Implementation of the wrapping transformation using the following function:

\[\begin{split}\Psi_{b, c}(z) = \begin{cases} z & \text{if } \ 0 \leq |z| < b, \\ q_1 \tanh\left(q_2 (c - |z|)\right) \mathrm{sign}(z) & \text{if } \ b \leq |z| \leq c, \\ 0 & \text{if } \ c < |z|. \end{cases}\end{split}\]
Parameters:
  • X (np.ndarray) – Data to be transformed, must have shape (N, D).

  • b (float, optional) – Lower cutoff. Defaults to 1.5.

  • c (float, optional) – Upper cutoff. Defaults to 4.0.

  • q1 (float, optional) – Transformation parameter (see formula).
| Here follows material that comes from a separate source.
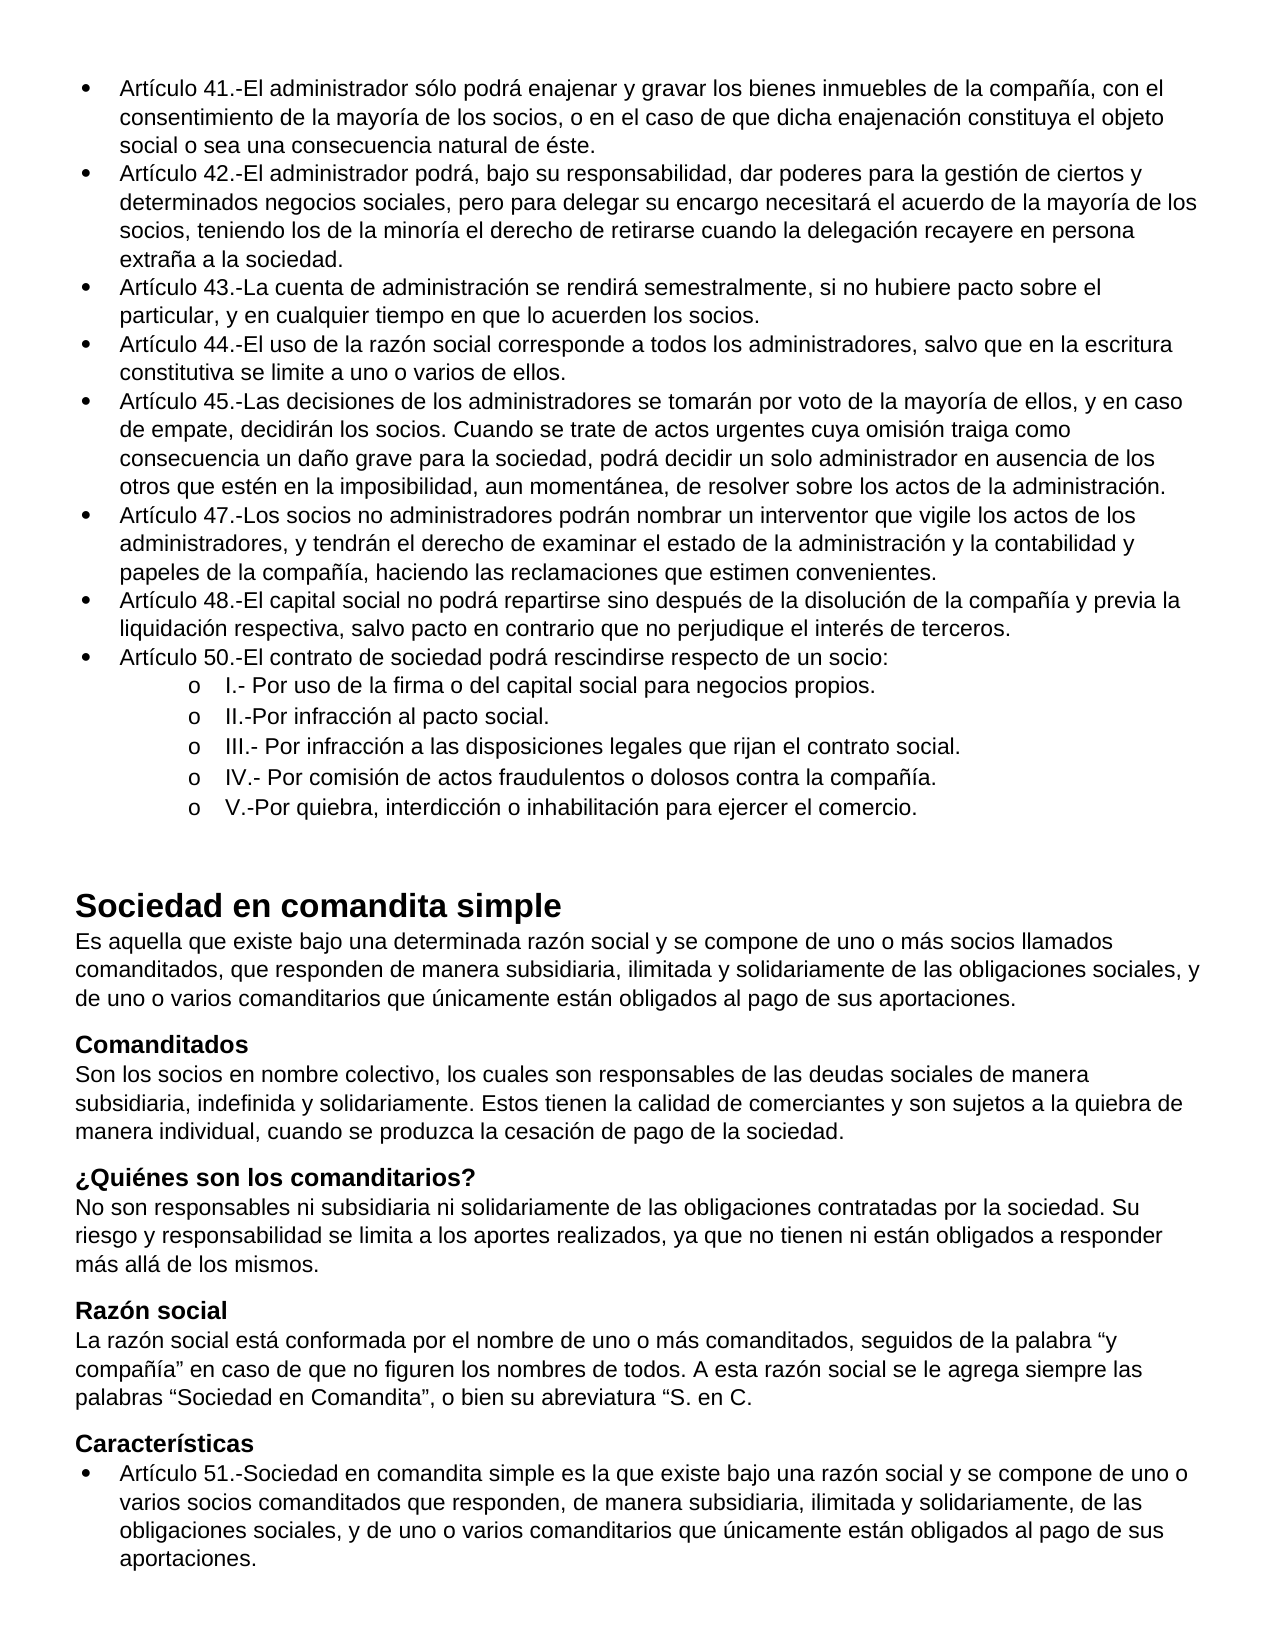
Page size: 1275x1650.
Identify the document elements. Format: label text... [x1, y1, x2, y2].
Defaults to 1.540793.

  • q2 (float, optional) – Transformation parameter (see formula). Defaults to 0.8622731.

  • rescale (bool, optional) – Whether to rescale the wrapped data such that the robust location and scale of the transformed data are the same as the original data. Defaults to True.

  • location_estimator (Callable[[np.ndarray, int], np.ndarray], optional) – Function to estimate the location of the data, should accept an array like input as first value and a named argument axis. Defaults to np.median.

  • scale_estimator (Callable[[np.ndarray, int], np.ndarray], optional) – Function to estimate the scale of the data, should accept an array like input as first value and a named argument axis. Defaults to median_abs_deviation.

Returns:

The transformed data.

Return type:

np.ndarray

References

  • Raymaekers, J., & Rousseeuw, P. J. (2021). Fast robust correlation for high-dimensional data. Technometrics, 63(2), 184-198.